Senyum di wajahnya kini kembali digantikan oleh wajah murung. Tak ada lagi senyum seperti beberapa menit yang lalu. Saat ini Kana menekuk bibirnya tanpa ragu. Ia merasa sangat kesal. Andai saja ia tidak menunggu cowok itu datang, mungkin ia tidak akan terjebak macet seperti ini. Kana melirik arloji sekilas, waktu terasa sangat membencinya. Ia melihat waktu sudah menunjukan pukul 06.45 WIB. Ia memejamkan kedua matanya dengan panik. Jika harus menunggu sampai macet itu kembali lancar, mungkin ia akan tiba di sekolah pukul 9 siang.
"Pak," panggil Kana pada sopir yang duduk di depannya.

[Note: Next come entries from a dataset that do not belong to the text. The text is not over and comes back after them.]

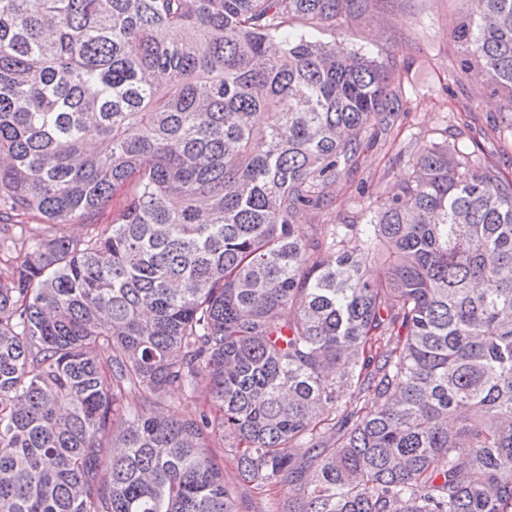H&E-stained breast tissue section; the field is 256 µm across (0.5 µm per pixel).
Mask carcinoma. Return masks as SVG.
I'll use <instances>...</instances> for the list:
<instances>
[{
    "label": "carcinoma",
    "mask_w": 512,
    "mask_h": 512,
    "mask_svg": "<svg viewBox=\"0 0 512 512\" xmlns=\"http://www.w3.org/2000/svg\"><path fill=\"white\" fill-rule=\"evenodd\" d=\"M469 2L512 112V0ZM367 8L0 0V512H237L215 448L275 512H512V182L431 143L294 232L402 111L315 36Z\"/></svg>",
    "instance_id": "obj_1"
}]
</instances>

Sopir itu menoleh ke arah Kana. "Ada apa?"
Kana memasukan tangan ke saku seragamnya, lalu ia memberikan selembar uang 2.000 rupiah kepada sopir tersebut. Tanpa berlama-lama, ia segera keluar dari angkutan umum tersebut tanpa menghiraukan sang sopir yang memanggilnya.

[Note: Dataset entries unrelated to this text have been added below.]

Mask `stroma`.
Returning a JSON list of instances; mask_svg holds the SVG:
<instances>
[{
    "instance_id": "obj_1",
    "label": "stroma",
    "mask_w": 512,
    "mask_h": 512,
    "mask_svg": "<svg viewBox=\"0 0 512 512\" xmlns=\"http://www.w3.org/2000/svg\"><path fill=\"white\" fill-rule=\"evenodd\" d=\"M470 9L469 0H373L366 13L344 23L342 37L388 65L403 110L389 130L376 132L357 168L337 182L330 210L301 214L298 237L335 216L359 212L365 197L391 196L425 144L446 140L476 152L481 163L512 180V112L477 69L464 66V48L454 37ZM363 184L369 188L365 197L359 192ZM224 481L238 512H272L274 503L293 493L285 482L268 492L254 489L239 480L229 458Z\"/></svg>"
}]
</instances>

"Neng, uangnya kurang!" teriak sopir tersebut.
Kana sama sekali tak peduli. Ia terus berlari menyebrangi jalan yang sedang macet. Jika ia bia terus berlari tanpa henti, ia akan tiba di sekolah pukul 06.55 WIB. Tapi kalau dia berhenti sebentar, mungkin ia akan tiba pukul 07.01 WIB. Ia sudah terlalu sering memperhitungkan perjalanannya.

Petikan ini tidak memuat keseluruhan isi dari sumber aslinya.